Desde outubro de 2023, pelo menos 98 reféns palestinos — pouco mais de 1% do total de detidos em prisões israelenses — morreram ou foram assassinados, a maioria apresentando sinais de tortura. Detentos libertados descrevem choques elétricos, ataques de cães e agressões sexuais durante interrogatórios. Um especialista da ONU descreveu a tortura israelense como doutrina de Estado. De fato, a tortura na prisão de Abu Ghraib, no Iraque, era uma réplica exata das câmaras de tortura israelenses. Um sistema que prende sem acusação formal ou usa execuções extrajudiciais para assassinar ativistas não precisa de muitas modificações para começar a enforcá-los.
Quatro relatores especiais da ONU, incluindo o especialista em execuções extrajudiciais, declararam em abril que a lei de execução “constitui um regime discriminatório” e viola manifestamente as obrigações de Israel perante o direito internacional. O Tribunal Internacional de Justiça decidiu em 2024 que as políticas de Israel nos territórios palestinos ocupados violam a proibição da segregação racial e do apartheid. Em um artigo publicado na revista Opinio Juris , um professor de direito penal argumentou que a nova lei israelense poderia se enquadrar na definição de apartheid, um crime contra a humanidade, estabelecida no Estatuto de Roma, por instituir um regime institucionalizado de dominação de um grupo racial sobre outro. Ele observou que o precedente é claro na África do Sul do apartheid, onde a pena de morte obrigatória foi instituída contra a maioria negra.

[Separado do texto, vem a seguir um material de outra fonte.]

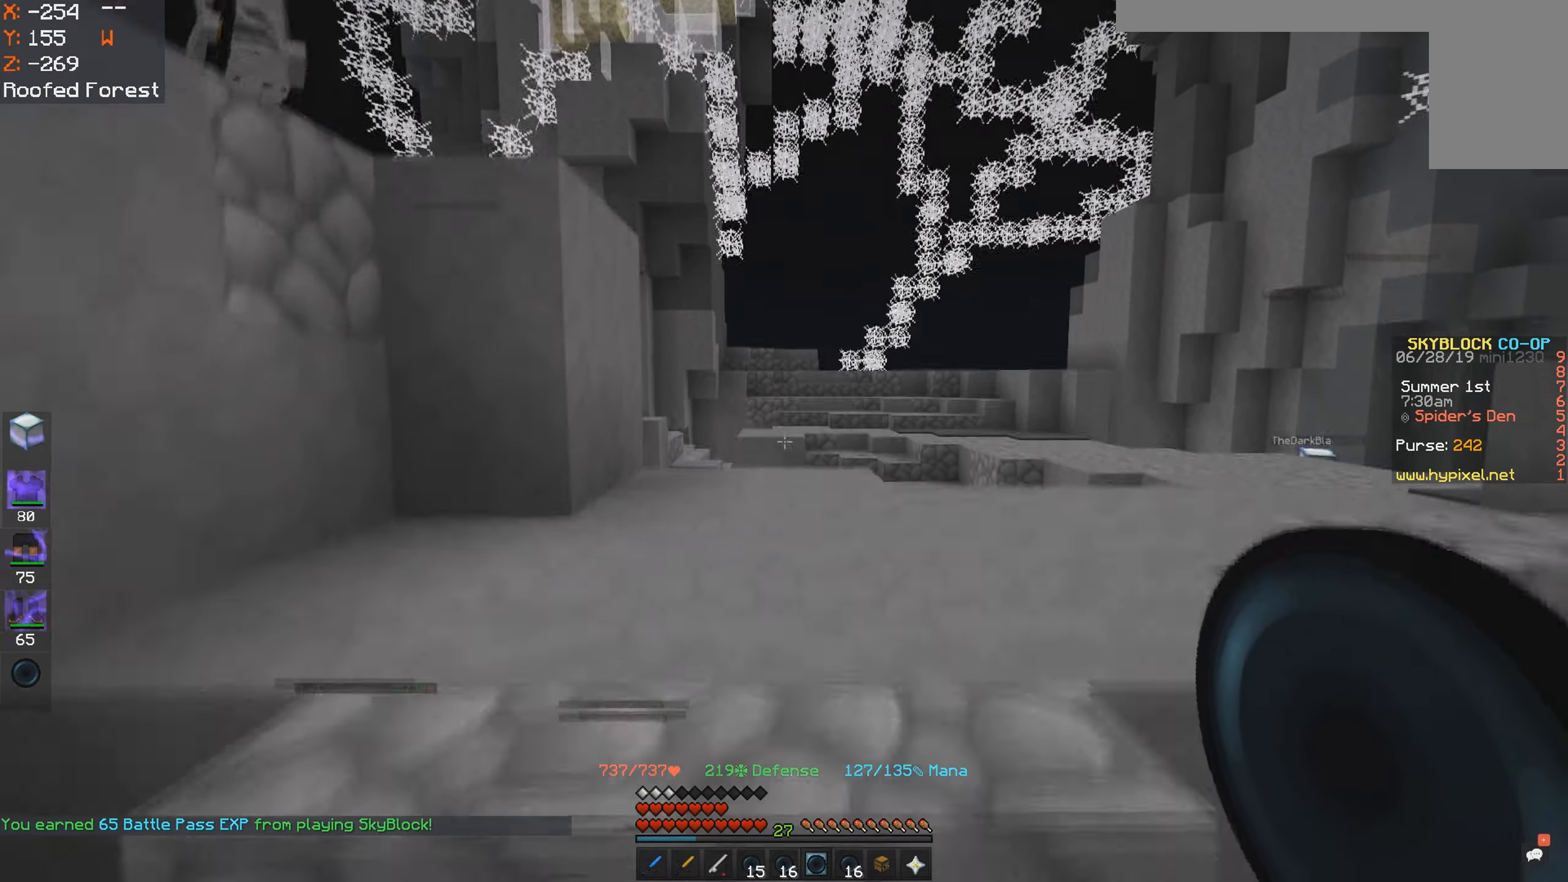
{"keys": ["w"], "mouse": [], "events": []}
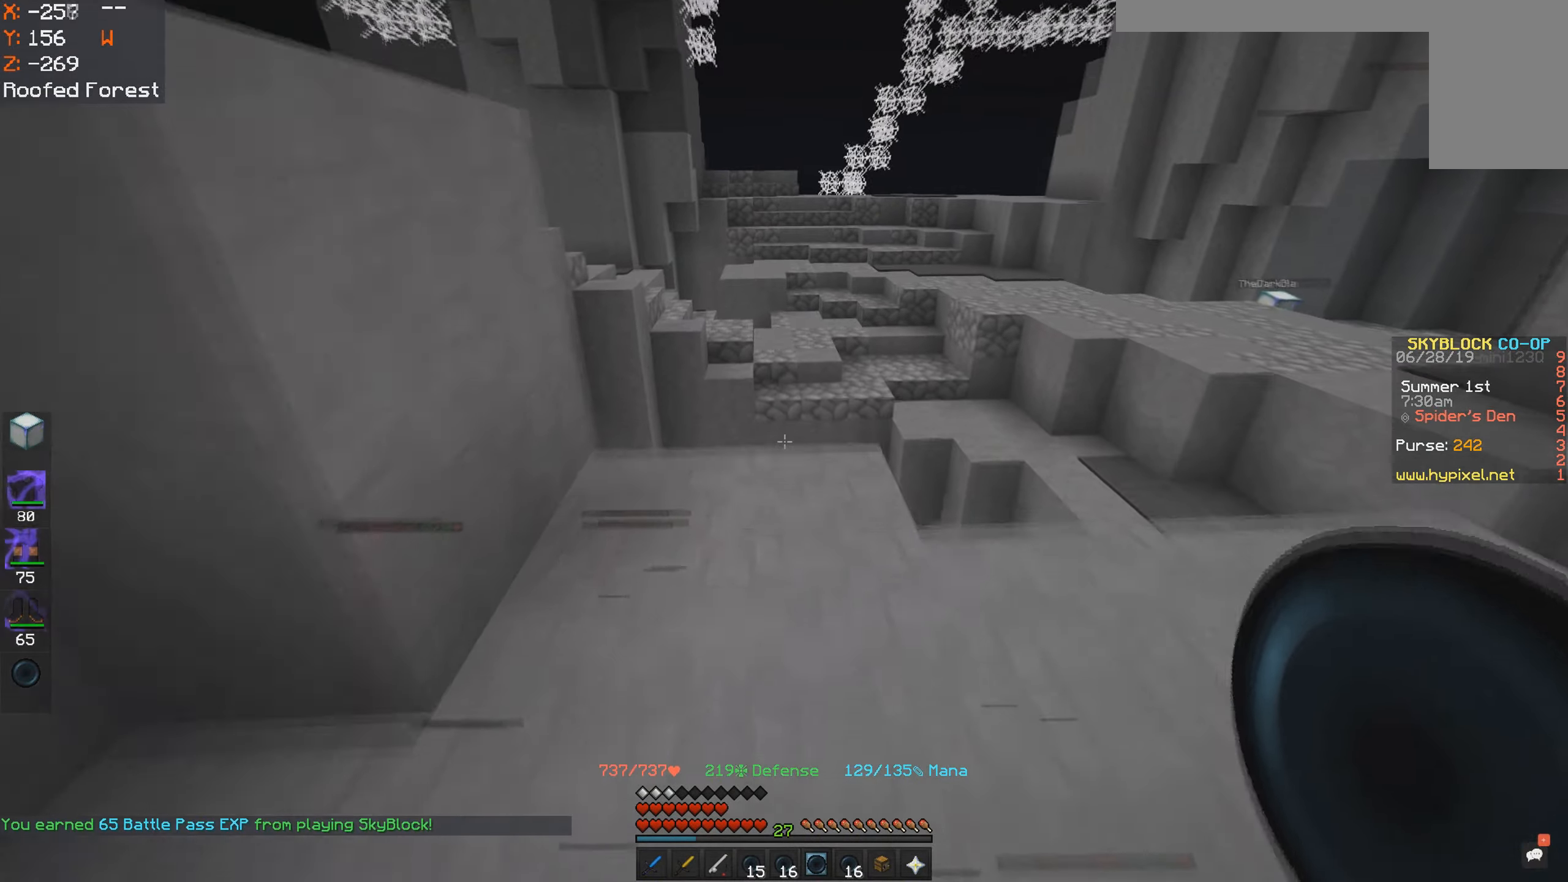
{"keys": ["d", "w"], "mouse": [], "events": [[100, "d", "down"]]}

Ao juntar todas as peças, o quadro fica claro. Uma cultura estatal com um histórico documentado de celebrações onde civis se reúnem para comemorar o bombardeio de populações civis agora tem um palco projetado para esses espectadores. Um sistema prisional que mantém milhares de pessoas encarceradas sem acusação formal e já é responsável por dezenas de mortes sob custódia, agora busca codificar essa impunidade em lei. Um sistema judicial que julga uma pessoa (não judia) sob a lei militar e outra (judia) sob a lei civil criou um apartheid judicial.
Oitenta anos atrás, as câmaras de gás eram escondidas porque até mesmo seus idealizadores nazistas entendiam, de certa forma, que o mundo não toleraria testemunhá-las. O Ministro da Segurança Nacional de Israel está construindo uma câmara de extermínio "com vista", da qual se vangloria no Instagram, bem ao lado de uma comunidade que vive em uma encosta e que há décadas realiza encontros para assistir e celebrar crimes de guerra, ensaiando todo esse tempo para a próxima damnatio ad bestias , um Schadenfreude sionista do século XXI .
Jamal Kanj (jamalkanj.com) é autor de * Children of Catastrophe: Journey from a Palestinian Refugee Camp to America* e outros livros. Ele escreve frequentemente sobre temas relacionados à Palestina e ao mundo árabe para diversas publicações nacionais e internacionais.
Texto em inglês: CounterPunch.org , traduzido por Sinfo Fernández.